* [EXERCISE INPUTS]
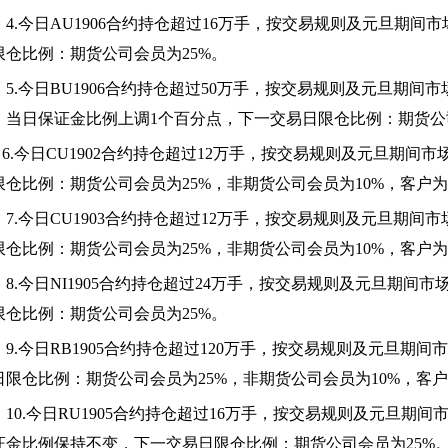
4.
今日AU1906合约持仓超过16万手，按交易规则及元旦期间
限仓比例：期货公司会员为25%。
5.
今日BU1906合约持仓超过50万手，按交易规则及元旦期间
，当日保证金比例上调1个百分点，下一交易日限仓比例：期货公司
6.
今日CU1902合约持仓超过12万手，按交易规则及元旦期间
限仓比例：期货公司会员为25%，非期货公司会员为10%，客户为
7.
今日CU1903合约持仓超过12万手，按交易规则及元旦期间
限仓比例：期货公司会员为25%，非期货公司会员为10%，客户为
8.
今日NI1905合约持仓超过24万手，按交易规则及元旦期间
限仓比例：期货公司会员为25%。
9.
今日RB1905合约持仓超过120万手，按交易规则及元旦期
日限仓比例：期货公司会员为25%，非期货公司会员为10%，客户
10.
今日RU1905合约持仓超过16万手，按交易规则及元旦期
证金比例保持不变，下一交易日限仓比例：期货公司会员为25%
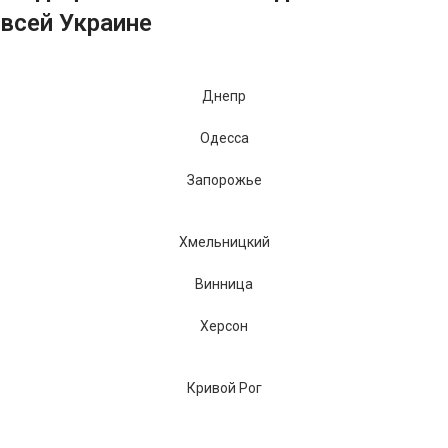
всей Украине
Днепр
Одесса
Запорожье
Хмельницкий
Винница
Херсон
Кривой Рог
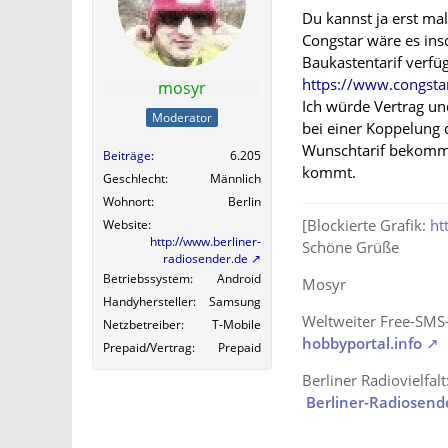
Du kannst ja erst ma
Congstar wäre es inso
Baukastentarif verfüg
https://www.congstar
mosyr
Ich würde Vertrag u
Moderator
bei einer Koppelung 
Wunschtarif bekommst
Beiträge
6.205
kommt.
Geschlecht
Männlich
Wohnort
Berlin
[Blockierte Grafik:
ht
Website
http://www.berliner-
Schöne Grüße
radiosender.de
Betriebssystem
Android
Mosyr
Handyhersteller
Samsung
Weltweiter Free-SMS
Netzbetreiber
T-Mobile
hobbyportal.info
Prepaid/Vertrag
Prepaid
Berliner Radiovielfalt
Berliner-Radiosend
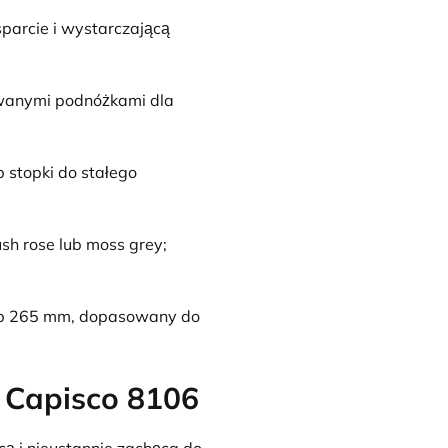
parcie i wystarczającą
owanymi podnóżkami dla
b stopki do stałego
ush rose lub moss grey;
ub 265 mm, dopasowany do
 Capisco 8106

* [TASK DETAILS]
A word-for-word copy of the data above is needed, one that omits the pictures.

* [EXPECTED ANSWER]
4.
今日AU1906合约持仓超过16万手，按交易规则及元旦期间
限仓比例：期货公司会员为25%。
5.
今日BU1906合约持仓超过50万手，按交易规则及元旦期间
，当日保证金比例上调1个百分点，下一交易日限仓比例：期货公司
6.
今日CU1902合约持仓超过12万手，按交易规则及元旦期间
限仓比例：期货公司会员为25%，非期货公司会员为10%，客户为
7.
今日CU1903合约持仓超过12万手，按交易规则及元旦期间
限仓比例：期货公司会员为25%，非期货公司会员为10%，客户为
8.
今日NI1905合约持仓超过24万手，按交易规则及元旦期间
限仓比例：期货公司会员为25%。
9.
今日RB1905合约持仓超过120万手，按交易规则及元旦期
日限仓比例：期货公司会员为25%，非期货公司会员为10%，客户
10.
今日RU1905合约持仓超过16万手，按交易规则及元旦期
证金比例保持不变，下一交易日限仓比例：期货公司会员为25%
всей Украине
Днепр
Одесса
Запорожье
Хмельницкий
Винница
Херсон
Кривой Рог
Du kannst ja erst ma
Congstar wäre es inso
Baukastentarif verfüg
https://www.congstar
mosyr
Ich würde Vertrag u
Moderator
bei einer Koppelung 
Wunschtarif bekommst
Beiträge
6.205
kommt.
Geschlecht
Männlich
Wohnort
Berlin
[Blockierte Grafik:
ht
Website
http://www.berliner-
Schöne Grüße
radiosender.de
Betriebssystem
Android
Mosyr
Handyhersteller
Samsung
Weltweiter Free-SMS
Netzbetreiber
T-Mobile
hobbyportal.info
Prepaid/Vertrag
Prepaid
Berliner Radiovielfalt
Berliner-Radiosend
parcie i wystarczającą
owanymi podnóżkami dla
b stopki do stałego
ush rose lub moss grey;
ub 265 mm, dopasowany do
 Capisco 8106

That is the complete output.